• _What to do_
Search the listing for the word "belly" and copy every line where it turns up.
[Start of Attachment]
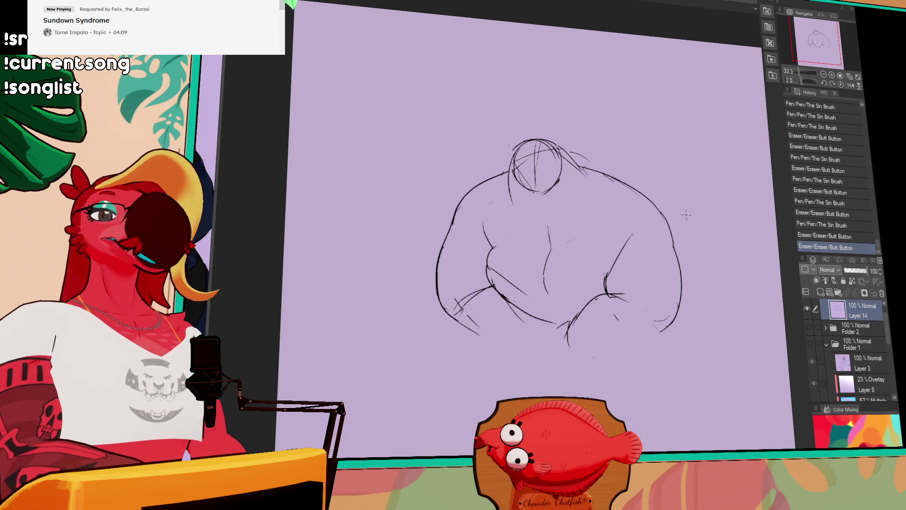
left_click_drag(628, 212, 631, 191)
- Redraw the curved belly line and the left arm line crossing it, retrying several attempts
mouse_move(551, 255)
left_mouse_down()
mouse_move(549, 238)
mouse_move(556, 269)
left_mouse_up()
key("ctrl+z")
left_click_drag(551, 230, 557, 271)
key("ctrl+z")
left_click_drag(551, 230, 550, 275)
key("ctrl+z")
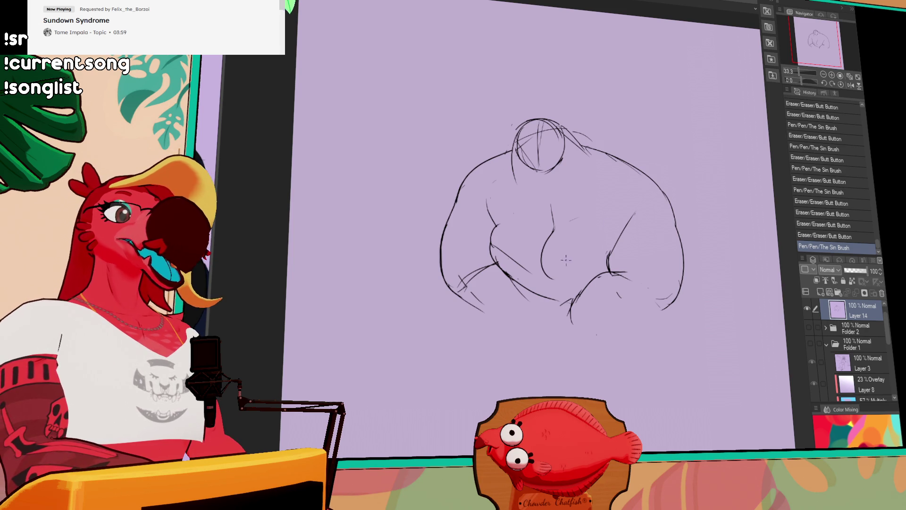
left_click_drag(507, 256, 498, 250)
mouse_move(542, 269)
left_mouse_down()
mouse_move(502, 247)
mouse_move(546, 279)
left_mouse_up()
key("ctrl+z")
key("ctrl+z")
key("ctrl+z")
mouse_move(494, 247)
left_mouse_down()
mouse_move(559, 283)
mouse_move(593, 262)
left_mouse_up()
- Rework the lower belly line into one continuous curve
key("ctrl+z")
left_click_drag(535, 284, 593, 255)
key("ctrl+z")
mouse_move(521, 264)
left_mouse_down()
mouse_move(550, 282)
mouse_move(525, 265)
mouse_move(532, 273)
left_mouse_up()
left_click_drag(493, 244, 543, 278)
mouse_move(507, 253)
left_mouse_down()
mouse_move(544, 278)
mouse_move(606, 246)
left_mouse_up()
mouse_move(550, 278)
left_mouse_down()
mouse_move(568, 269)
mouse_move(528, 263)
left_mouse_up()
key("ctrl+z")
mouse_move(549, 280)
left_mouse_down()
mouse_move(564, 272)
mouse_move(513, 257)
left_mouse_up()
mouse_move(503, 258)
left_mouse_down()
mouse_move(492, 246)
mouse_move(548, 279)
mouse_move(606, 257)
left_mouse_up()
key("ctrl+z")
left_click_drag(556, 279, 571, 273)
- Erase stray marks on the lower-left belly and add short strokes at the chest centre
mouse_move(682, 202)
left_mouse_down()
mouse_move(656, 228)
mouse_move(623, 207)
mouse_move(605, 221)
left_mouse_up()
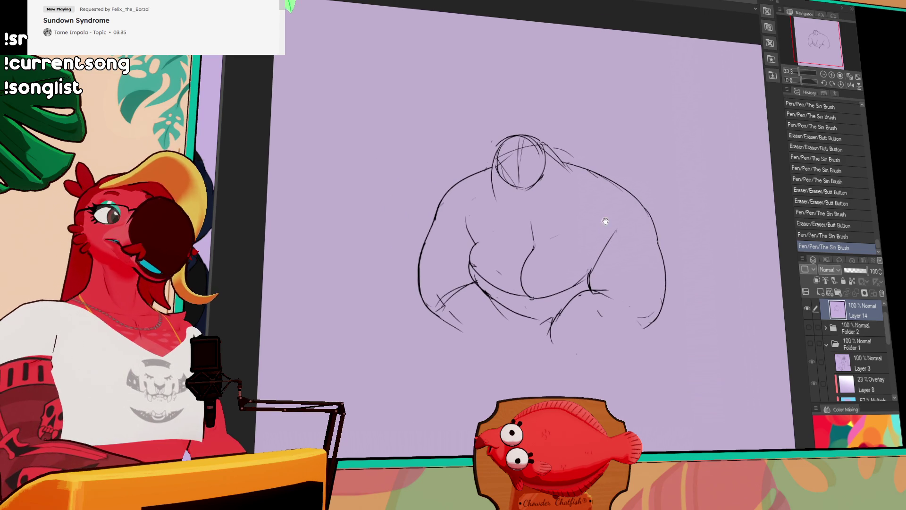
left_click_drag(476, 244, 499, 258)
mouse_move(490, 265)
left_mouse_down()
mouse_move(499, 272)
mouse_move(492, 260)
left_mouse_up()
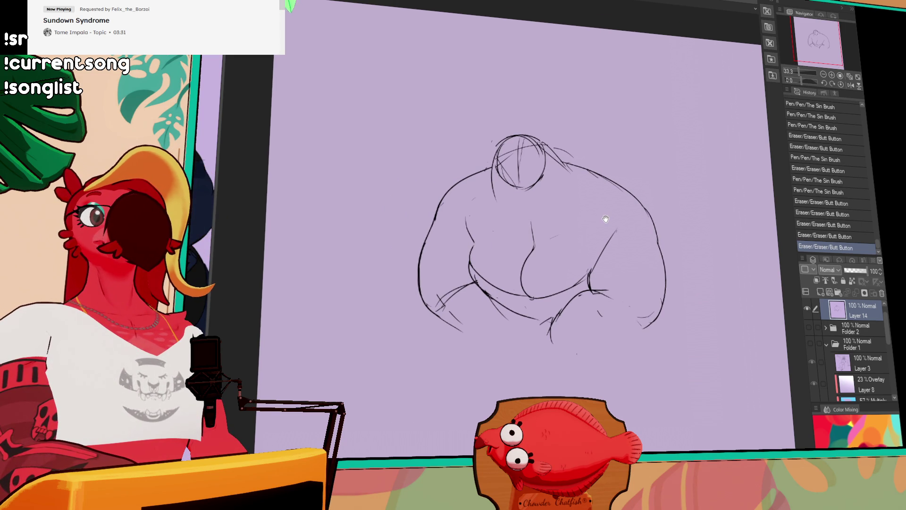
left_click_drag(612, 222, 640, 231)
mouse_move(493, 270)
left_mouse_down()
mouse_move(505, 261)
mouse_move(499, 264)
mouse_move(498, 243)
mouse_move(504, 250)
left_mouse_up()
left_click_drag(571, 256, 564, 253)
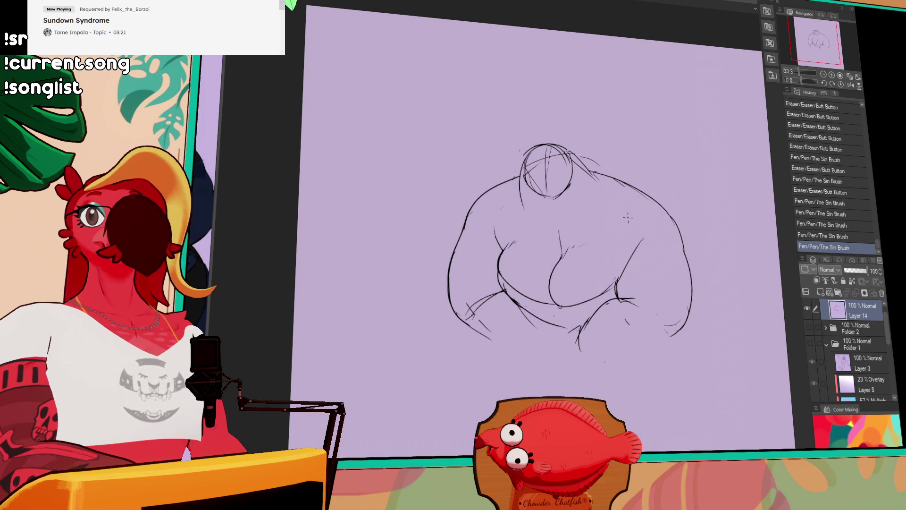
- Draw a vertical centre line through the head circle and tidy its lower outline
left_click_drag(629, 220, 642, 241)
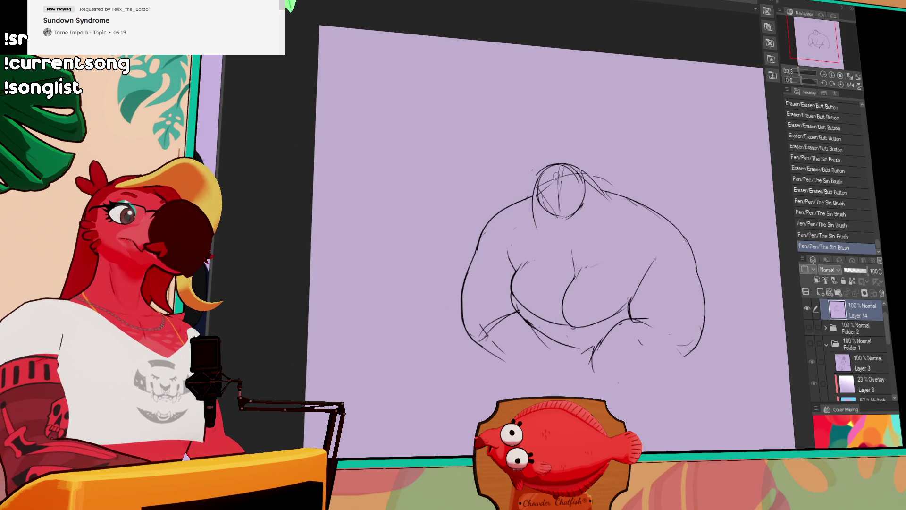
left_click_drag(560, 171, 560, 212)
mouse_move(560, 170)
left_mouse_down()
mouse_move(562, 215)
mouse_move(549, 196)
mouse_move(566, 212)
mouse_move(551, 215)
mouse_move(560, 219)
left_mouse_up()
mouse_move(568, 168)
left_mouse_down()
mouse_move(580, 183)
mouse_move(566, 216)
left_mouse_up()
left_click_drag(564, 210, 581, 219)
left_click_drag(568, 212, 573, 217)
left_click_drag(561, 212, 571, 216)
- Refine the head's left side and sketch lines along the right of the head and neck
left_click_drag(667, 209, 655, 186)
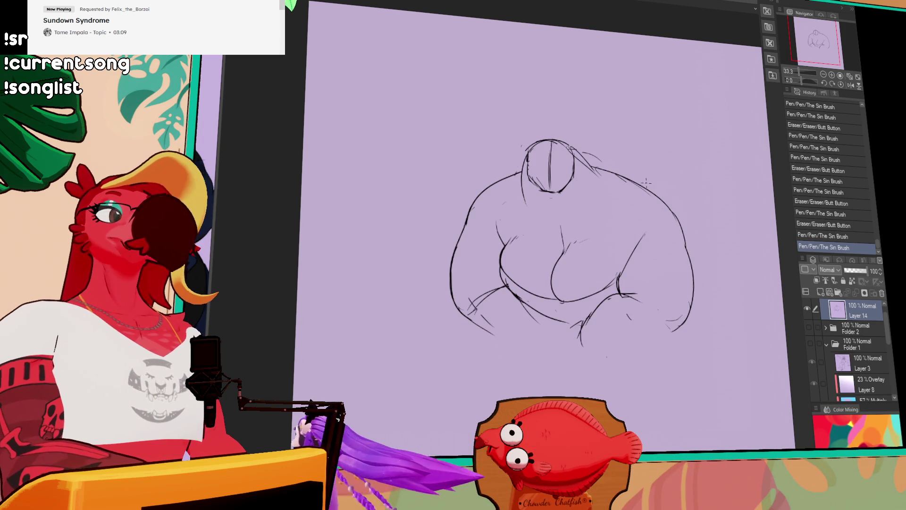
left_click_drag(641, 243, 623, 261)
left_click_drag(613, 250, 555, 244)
[End of Attachment]
• _Response area_
- Redraw the curved belly line and the left arm line crossing it, retrying several attempts
- Rework the lower belly line into one continuous curve
- Erase stray marks on the lower-left belly and add short strokes at the chest centre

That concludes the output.